Loggia dei Mercanti

Ancient loggia with 19 bronze plates bearing the names of the fallen for freedom. Symbolic place for Milan’s antifascism.

The Loggia dei Mercanti, right under the medieval Palazzo della Ragione, at the beginning of via Mercanti, can be seen from piazza del Duomo, on the right, with the cathedral behind you. It’s a symbolic place for Milan’s Resistance, with 19 bronze plates hung in 1953 and bearing the names of those who died for the liberation of Milan.

In the days following that 25th April 1945, citizens of Milan placed here the photographs of the fallen with flowers on temporary bases made of wood.

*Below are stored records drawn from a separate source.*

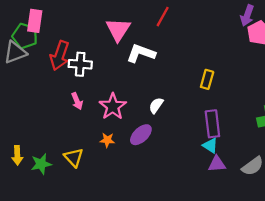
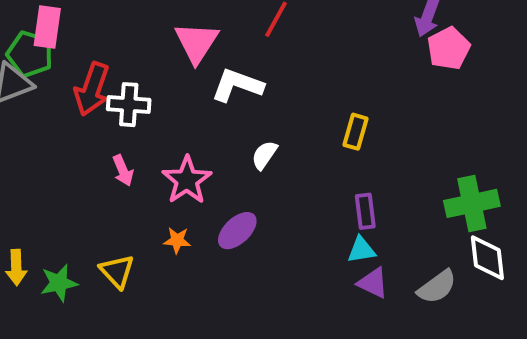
white semicircle: (156, 105) -> (264, 155), moved
purple rectangle: (212, 124) -> (365, 211), size x0.7
cyan triangle: (210, 146) -> (361, 250), turned -42
purple triangle: (217, 164) -> (373, 283), turned 30

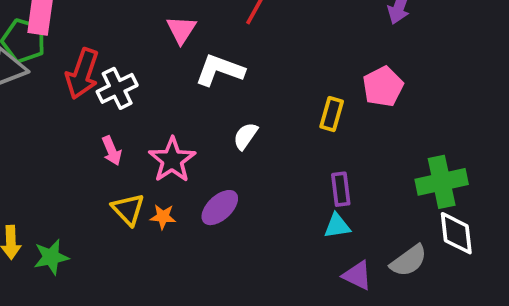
pink triangle: (197, 43) -> (181, 30), size x0.7
pink pentagon: (449, 48) -> (383, 87), moved
white cross: (129, 105) -> (117, 88), turned -30
yellow triangle: (117, 271) -> (128, 209), moved
purple triangle: (373, 283) -> (357, 275), moved

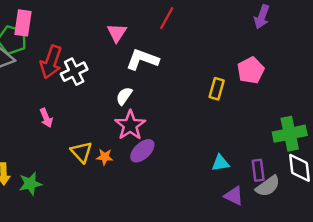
white semicircle: (245, 136) -> (124, 96), moved
pink arrow: (112, 151) -> (46, 118), moved
pink star: (172, 160) -> (130, 125), moved
purple rectangle: (341, 189) -> (258, 170), moved

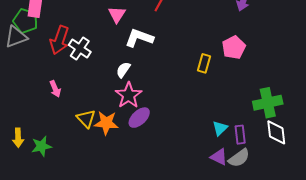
white cross: (74, 72) -> (80, 49), turned -30
orange star: (105, 157) -> (106, 123), size x1.6
cyan triangle: (220, 163) -> (220, 128), moved, turned -35
gray semicircle: (268, 186) -> (239, 158), moved

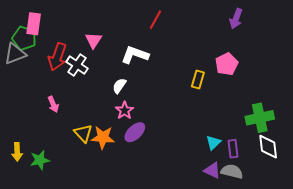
pink triangle: (117, 15) -> (94, 40), moved
pink star: (129, 95) -> (124, 111), size x0.7
gray semicircle: (239, 158) -> (232, 171), turned -130

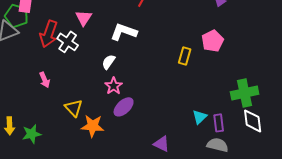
orange star: (103, 137) -> (93, 126), moved
purple triangle: (212, 170) -> (162, 144), moved

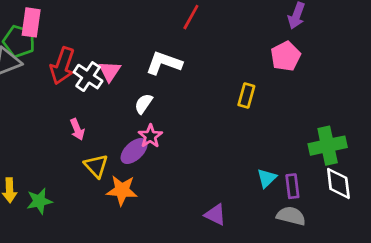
pink triangle: (84, 18) -> (110, 71), moved
pink pentagon: (213, 41) -> (286, 56), moved
pink arrow: (45, 80) -> (77, 129), moved
purple ellipse: (124, 107) -> (134, 151), moved

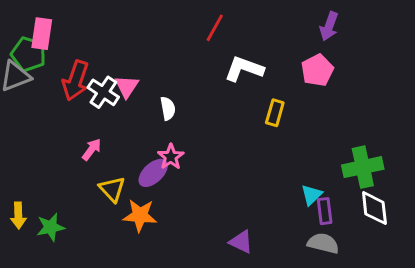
white L-shape: (164, 63) -> (244, 69), moved
white semicircle: (144, 104) -> (168, 108), moved, turned 135
pink arrow: (77, 129) -> (92, 149), turned -120
cyan triangle: (267, 178) -> (311, 195), moved

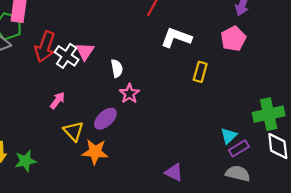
pink star: (171, 157) -> (129, 94), moved
purple rectangle: (325, 211) -> (239, 148), turned 66

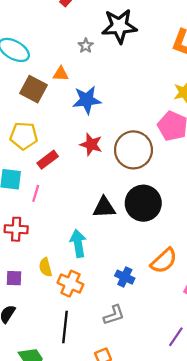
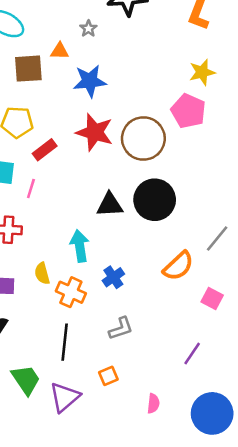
gray star: (86, 46) -> (88, 29), moved
brown square: (34, 89) -> (28, 69), turned -32
red star: (91, 144) -> (95, 132), size x1.4
blue cross: (125, 277) -> (113, 277), moved, turned 30

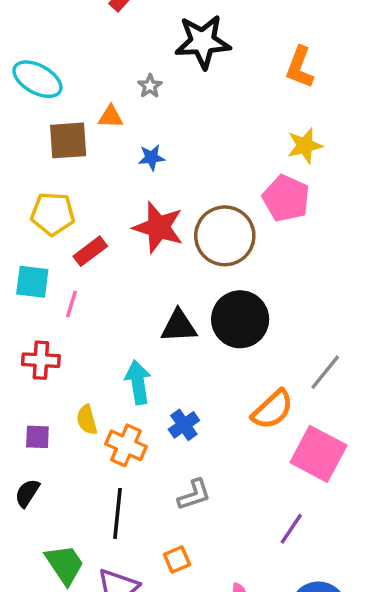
blue star: (90, 81) -> (152, 158), size x0.6
pink square: (212, 298) -> (318, 454), size x1.8

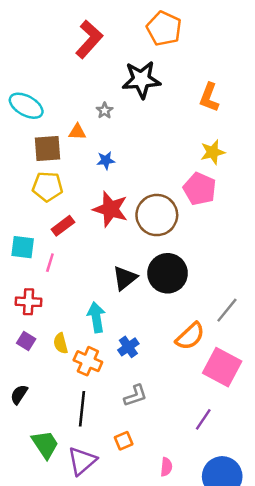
yellow pentagon: (53, 214) -> (48, 187), moved
black triangle: (179, 326) -> (125, 278), turned -36
purple square: (37, 437) -> (26, 341), moved, turned 30

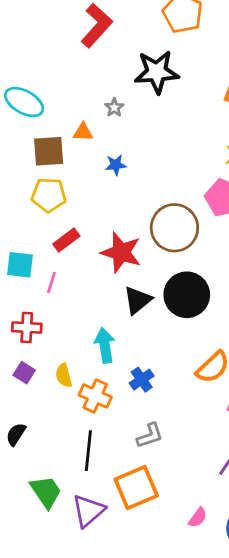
red star: (110, 209) -> (121, 252), moved
orange square: (124, 441) -> (136, 488), size x2.0
pink semicircle: (166, 467) -> (198, 518), moved, turned 30

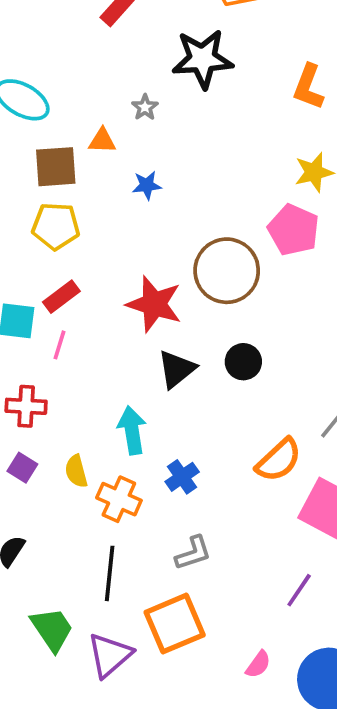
red rectangle: (66, 240) -> (61, 297), moved
black circle: (187, 295) -> (243, 362), size x0.6

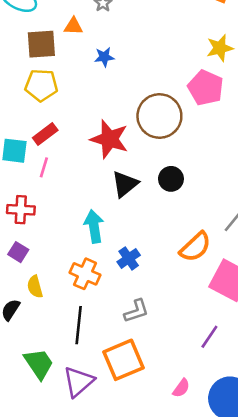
yellow semicircle: (76, 471) -> (35, 287), moved

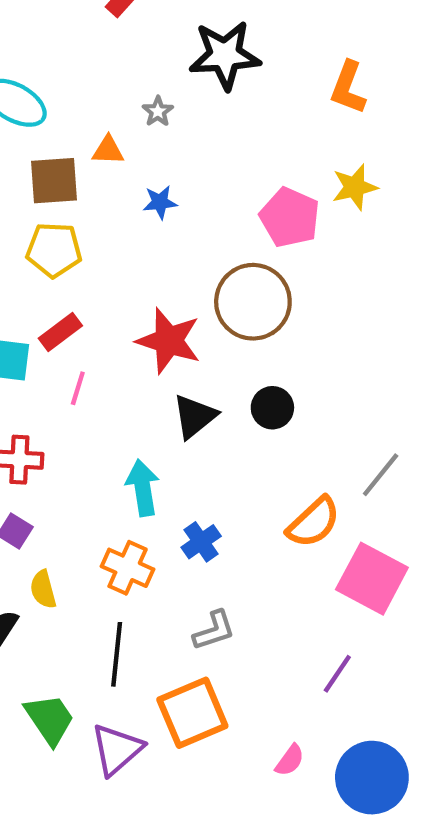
pink pentagon: (206, 88) -> (290, 217), moved
pink line: (44, 167) -> (78, 388), moved

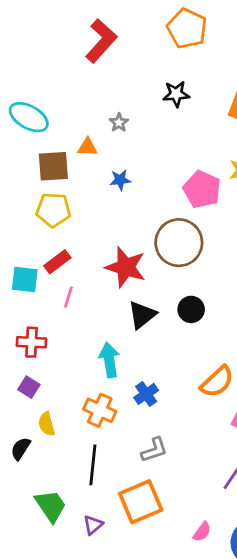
black star: (225, 55) -> (176, 94), moved, size x0.6
purple triangle: (117, 749) -> (93, 525), size x0.6

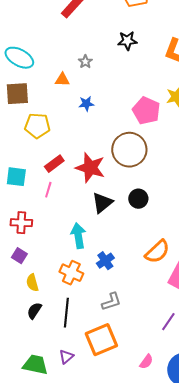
brown square: (53, 166) -> (17, 94), moved
red rectangle: (57, 262) -> (54, 164), moved
black semicircle: (21, 449) -> (34, 311), moved
green trapezoid: (51, 506) -> (35, 365), moved, turned -44

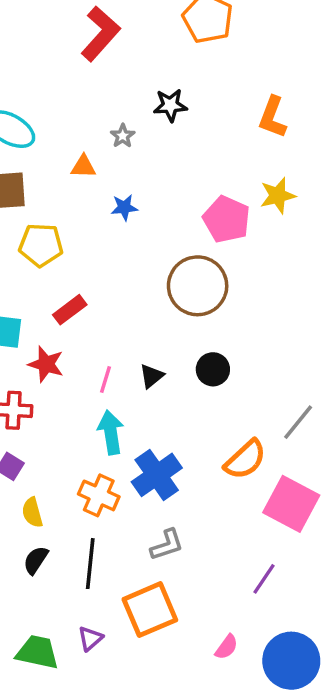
black star: (127, 41) -> (170, 105), moved
red star: (90, 168) -> (46, 364), moved, size x0.7
pink line: (48, 190) -> (106, 380), moved
black triangle: (102, 203) -> (152, 376), size x0.7
blue cross: (105, 261) -> (157, 475), size x1.6

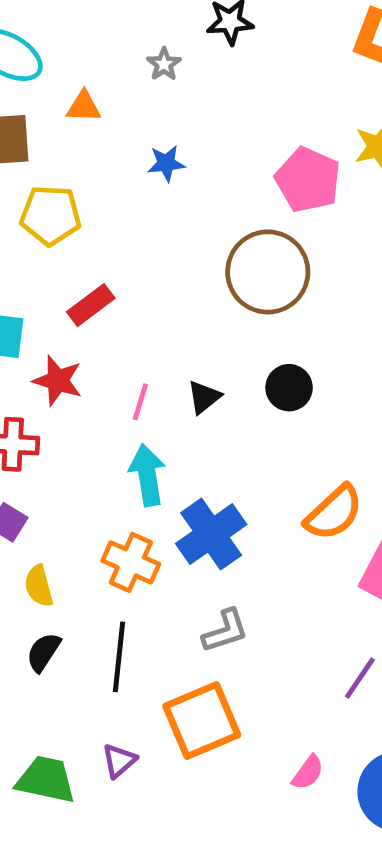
orange triangle: (83, 167) -> (84, 107), moved

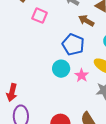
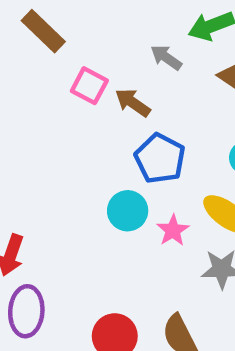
brown arrow: (86, 21) -> (133, 103), moved

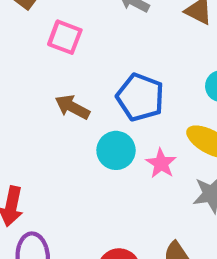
brown arrow: (133, 103) -> (72, 107), moved

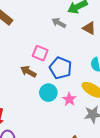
pink square: (65, 37) -> (40, 53), moved

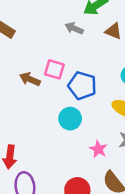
brown arrow: (28, 72) -> (30, 79), moved
pink star: (69, 99) -> (98, 149), moved

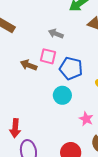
gray arrow: (74, 28) -> (56, 34), moved

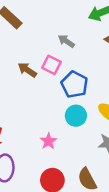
cyan circle: (62, 95) -> (76, 116), moved
pink star: (86, 119) -> (48, 141), moved

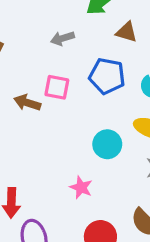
gray arrow: (66, 41) -> (62, 38), moved, turned -35
blue pentagon: (74, 85) -> (107, 76), moved

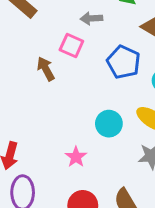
pink square: (57, 87) -> (71, 45), moved
brown arrow: (27, 103) -> (46, 69), turned 30

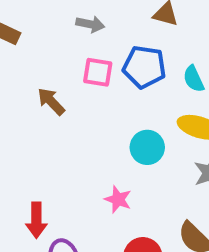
gray arrow: (91, 18) -> (90, 24), turned -150
pink square: (71, 45) -> (98, 72), moved

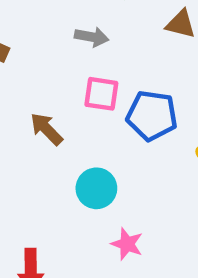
blue pentagon: (144, 67) -> (152, 116), moved
cyan circle: (147, 147) -> (96, 188), moved

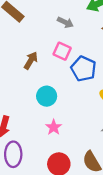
brown arrow: (46, 129) -> (31, 60), turned 60

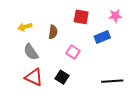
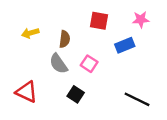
gray semicircle: (31, 52) -> (58, 64), moved
red triangle: (34, 77) -> (27, 92), moved
black line: (112, 81) -> (137, 99), turned 30

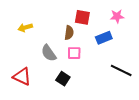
brown semicircle: (65, 39) -> (69, 33), moved
pink square: (89, 64) -> (74, 53), turned -32
black line: (137, 99) -> (121, 70), moved

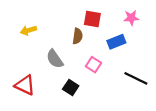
pink square: (74, 53) -> (94, 65), moved, turned 32

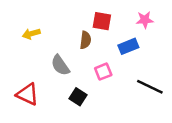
pink square: (94, 65) -> (103, 72), turned 35

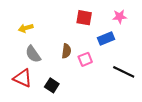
brown semicircle: (85, 40) -> (66, 51), moved
gray semicircle: (60, 65) -> (33, 54), moved
black square: (78, 97) -> (52, 85), moved

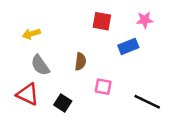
pink square: (85, 59) -> (103, 87), moved, turned 32
black line: (124, 72) -> (147, 102), moved

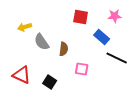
blue rectangle: (128, 46) -> (102, 37), turned 63
gray semicircle: (40, 65) -> (42, 42), moved
black line: (147, 102) -> (117, 58), moved

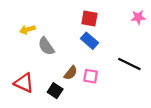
pink star: (115, 16) -> (138, 17), moved
blue rectangle: (102, 37) -> (89, 41), moved
brown semicircle: (64, 49) -> (71, 73), moved, turned 32

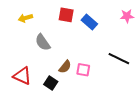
red square: (89, 18) -> (66, 15), moved
yellow arrow: (27, 30) -> (25, 18), moved
blue rectangle: (89, 41) -> (89, 22), moved

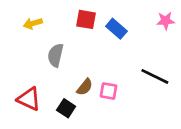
gray semicircle: (43, 42) -> (55, 55), turned 48

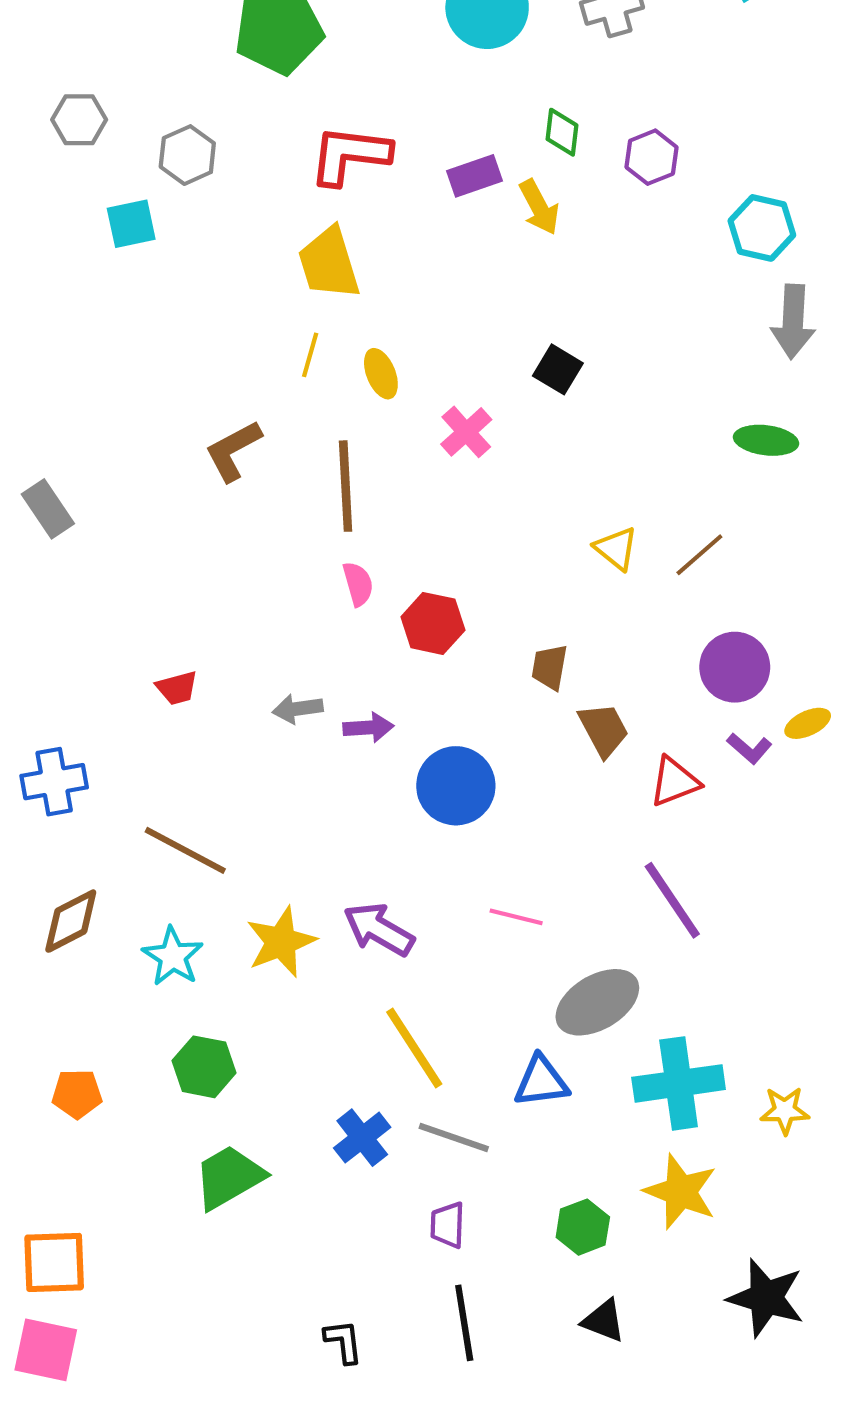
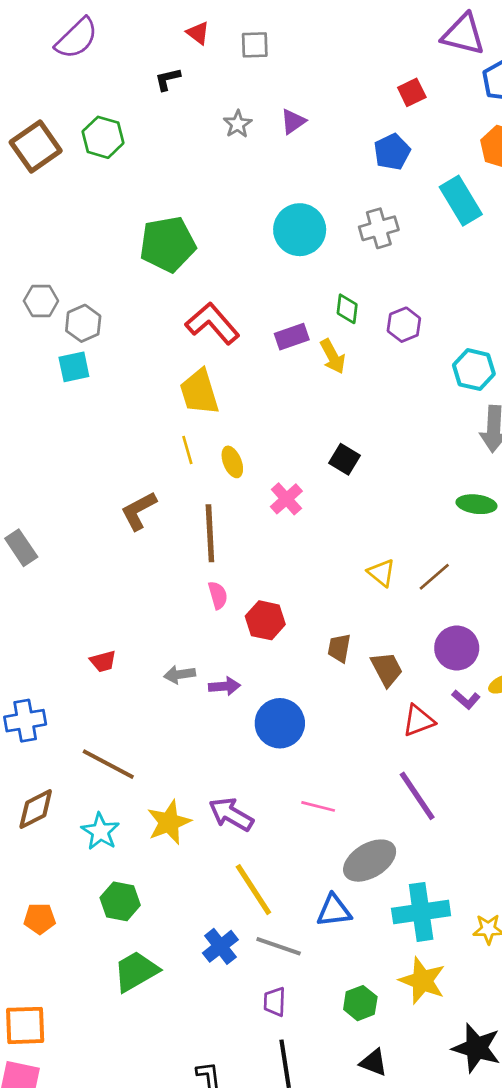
gray hexagon: (187, 155) -> (83, 323), moved
red L-shape: (350, 155) -> (213, 323), turned 42
yellow line: (310, 355) -> (187, 450), turned -32
brown trapezoid: (604, 730) -> (387, 669), moved

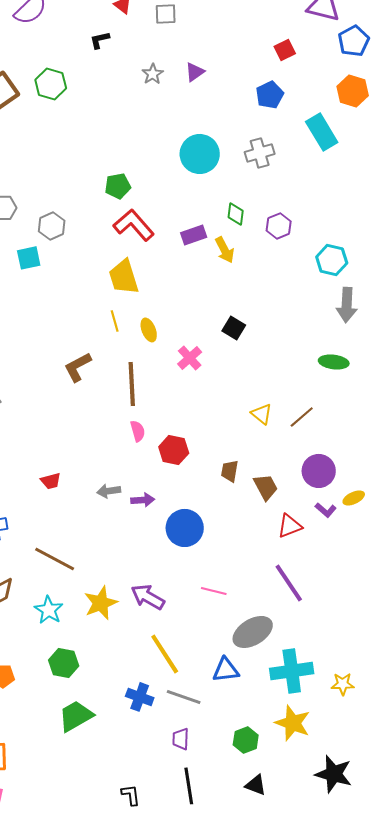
green pentagon: (168, 244) -> (118, 186), moved, size x0.6
gray hexagon: (83, 323) -> (52, 226), moved
blue cross: (220, 946) -> (140, 697), turned -32

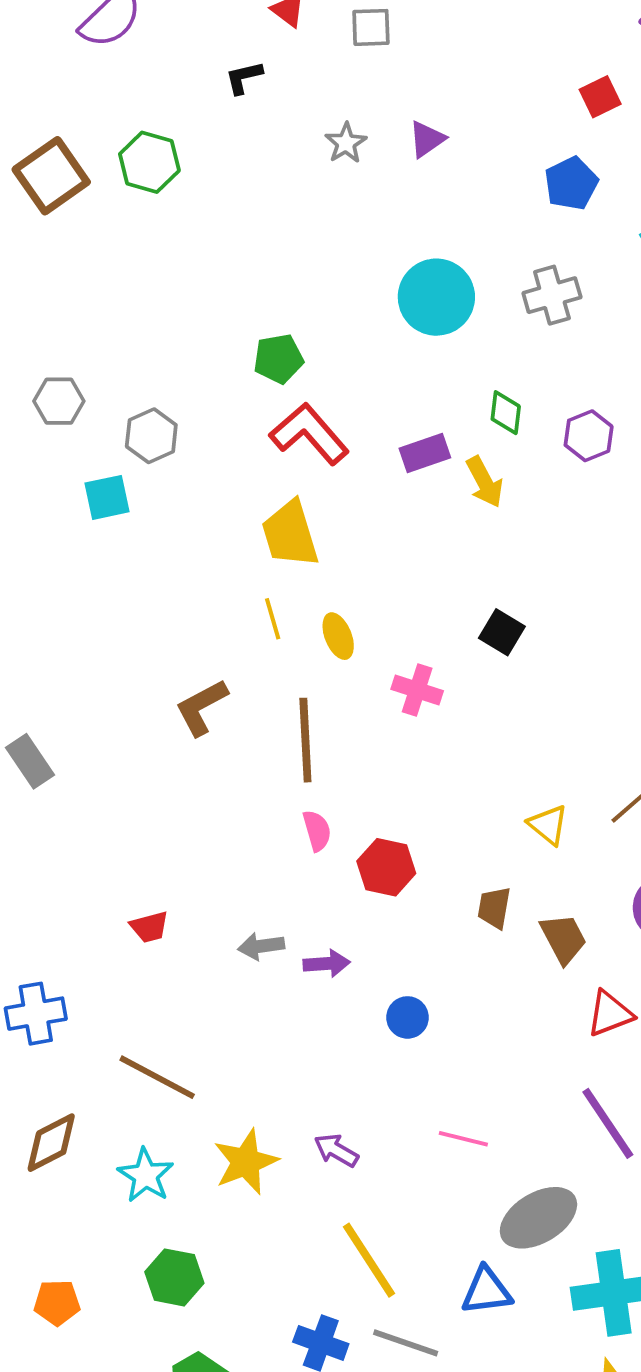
pink cross: (190, 358) -> (417, 690), turned -30
yellow triangle: (262, 414) -> (548, 825), moved
blue circle: (185, 528) -> (408, 1017), size x0.6
purple arrow: (148, 597) -> (336, 1150), size x0.7

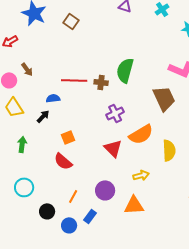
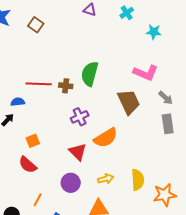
yellow semicircle: (169, 150) -> (138, 180), moved
purple circle: (105, 190) -> (71, 183), moved

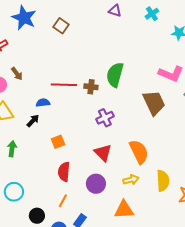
orange semicircle: (106, 138) -> (139, 152), moved, turned -85
red semicircle: (28, 165) -> (64, 172), moved, turned 54

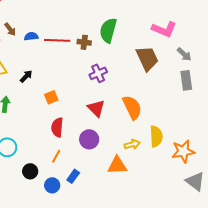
blue semicircle: (43, 103) -> (31, 36), moved
yellow arrow: (131, 180) -> (132, 144), moved

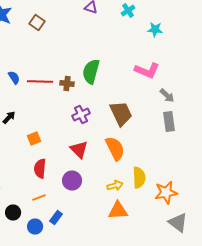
blue semicircle: (31, 36) -> (14, 78), turned 64
brown trapezoid: (147, 58) -> (121, 114), moved
orange line: (56, 156) -> (39, 198), turned 40
orange triangle: (117, 165) -> (118, 210), moved

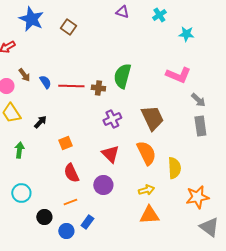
red semicircle: (40, 168) -> (71, 173), turned -30
yellow semicircle: (139, 178) -> (174, 168), moved

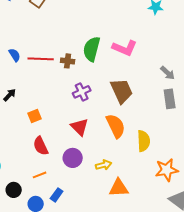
pink L-shape: (178, 75) -> (125, 48), moved
yellow arrow: (146, 190) -> (104, 165), moved

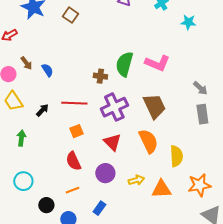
red line: (41, 59) -> (74, 103), moved
purple cross: (82, 92) -> (114, 107), size x1.5
orange square: (35, 116) -> (76, 131), moved
orange triangle: (119, 188) -> (161, 189), moved
blue rectangle: (57, 195) -> (99, 208), moved

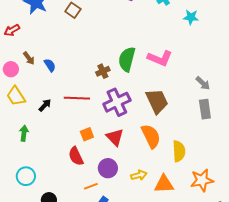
brown cross: (100, 76) -> (103, 71), turned -32
orange square: (76, 131) -> (87, 134), moved
orange line: (72, 190) -> (91, 186), moved

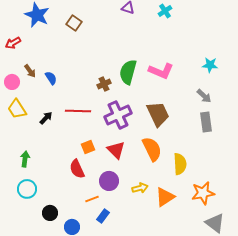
cyan star: (191, 17) -> (210, 65), moved
green arrow: (24, 133) -> (25, 159), moved
orange triangle: (164, 184) -> (165, 197), turned -30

This is were commemorative demonstrations and speeches took place. On 1st June 1952, under the Loggia, a crowd commemorated two jewish women: Giulia Leoni Voghera and her daughter Augusta, brutally murdered in the lager in Bolzano. That same year, on 11th October, they commemorated Sergio Papi, Luigi Fossati and Ugo Cellini, three partisan soldiers who were sentenced as deserters and shot on 19th October 1944 in Münsingen, Germany, at a military training ground.

Those plates are the inevitable consequence of those events, which turned this space into a place of spontaneous Memory for the citizens.

To carry out this project, the Comitato Onoranze Caduti per la Libertà, a committee that gathered the main associations of the Resistance and chaired by the mayor of the Liberation Antonio Greppi, together with the Comune di Milano, appointed Marcella Chiorri Principato secretary of the Committee, with the support of all the associations of fallen soldiers and Nelda Fontana, wife of Mr Ciro Fontana, private secretary of the Mayor. Her duty was the very first attempt to fill a list of all fallen soldiers, a project which presented huge obstacles.

The plates have been inaugurated on the 8th anniversary of the Liberation, the 25th April 1953 at 10am, with a ceremony which saw the participation of representatives from several partisan associations and of the family of the fallen. Ferruccio Parri and Antonio Greppi delivered a speech that day.